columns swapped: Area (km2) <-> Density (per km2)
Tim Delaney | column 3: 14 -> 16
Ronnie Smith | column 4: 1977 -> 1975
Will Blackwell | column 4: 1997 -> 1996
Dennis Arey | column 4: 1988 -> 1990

** Exercise **
Write out every line of the data above word for word, changing nothing.

** Output for this exercise **
columns swapped: Area (km2) <-> Density (per km2)
Tim Delaney | column 3: 14 -> 16
Ronnie Smith | column 4: 1977 -> 1975
Will Blackwell | column 4: 1997 -> 1996
Dennis Arey | column 4: 1988 -> 1990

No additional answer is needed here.